Edufba: Fale sobre a sua vida e trajetórias acadêmica e profissional.

Adelice Souza: A academia é um lugar de encantamento. Morada da criação e da escrita. Há uma forte relação da escritora com a doutora em artes cênicas formada por esta peculiar UFBA, com a toda expansão que só a Bahia compreende. É a minha casa de formação, onde pude me graduar em Direção Teatral e me pós-graduar em Dramaturgia, tendo a honra e o luxo da orientação de Cleise Mendes. Escrevo mais porque a Escola de Teatro existe. A nossa profissão deve sempre nos encantar.
No mais antigo tratado hindu do teatro, o Natyasastra, a palavra poética e artes cênicas e a música eram indissociáveis. A escrita tem cena, tem música, tem poesia.

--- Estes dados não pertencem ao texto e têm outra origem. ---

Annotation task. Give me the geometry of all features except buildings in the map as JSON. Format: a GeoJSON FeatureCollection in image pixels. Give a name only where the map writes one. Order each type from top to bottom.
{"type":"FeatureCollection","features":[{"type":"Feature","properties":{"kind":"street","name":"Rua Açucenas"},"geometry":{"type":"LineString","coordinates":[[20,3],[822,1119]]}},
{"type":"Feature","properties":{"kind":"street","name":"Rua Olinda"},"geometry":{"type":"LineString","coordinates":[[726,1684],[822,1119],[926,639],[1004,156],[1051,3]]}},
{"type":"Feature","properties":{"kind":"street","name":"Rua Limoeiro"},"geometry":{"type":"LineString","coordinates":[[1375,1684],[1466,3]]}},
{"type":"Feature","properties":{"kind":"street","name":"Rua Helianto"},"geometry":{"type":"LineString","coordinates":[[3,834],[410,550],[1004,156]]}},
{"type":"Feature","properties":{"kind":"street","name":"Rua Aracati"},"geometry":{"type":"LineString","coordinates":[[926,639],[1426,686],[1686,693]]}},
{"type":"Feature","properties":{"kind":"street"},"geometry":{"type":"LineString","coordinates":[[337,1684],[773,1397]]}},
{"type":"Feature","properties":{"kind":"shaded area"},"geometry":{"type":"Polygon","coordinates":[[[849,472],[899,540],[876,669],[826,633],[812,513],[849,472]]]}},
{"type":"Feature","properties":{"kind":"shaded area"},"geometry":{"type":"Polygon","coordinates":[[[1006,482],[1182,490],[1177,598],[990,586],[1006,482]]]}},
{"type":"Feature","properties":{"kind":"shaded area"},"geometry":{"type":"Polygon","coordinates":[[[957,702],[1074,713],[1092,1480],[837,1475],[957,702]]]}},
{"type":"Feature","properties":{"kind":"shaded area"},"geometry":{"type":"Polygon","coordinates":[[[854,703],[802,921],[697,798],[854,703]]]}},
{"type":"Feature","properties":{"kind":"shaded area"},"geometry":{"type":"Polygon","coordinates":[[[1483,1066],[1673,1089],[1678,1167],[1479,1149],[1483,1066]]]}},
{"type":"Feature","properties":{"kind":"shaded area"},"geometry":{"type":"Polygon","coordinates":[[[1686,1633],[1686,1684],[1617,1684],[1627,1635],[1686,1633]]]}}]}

A minha também tem muita Natureza. Quero escrever sobre a natureza. A de fora e a de dentro. Quero que a criança leitora se aproxime destas naturezas através da simplicidade.
Minha trajetória aproximou-me da Floresta Amazônica. E estou nessa floresta: ensinando, aprendendo, trabalhando como professora de Atuação e Performance na Universidade Federal do Acre (UFAC), praticando yoga e escrevendo novas prosas e dramaturgias. Neste momento, começo a desenvolver um projeto de teatro, yoga e literatura voltado para os pequeninos. E quero publicar o livro de uma linda criança poeta que eu batizei na fogueira, o Cleu Manchineri. Pequeno escritor que fala do lugar que nasceu, Xapuri, terra do seu herói Chico Mendes.

 

Edufba: Quais caminhos te levaram a criar histórias infantis?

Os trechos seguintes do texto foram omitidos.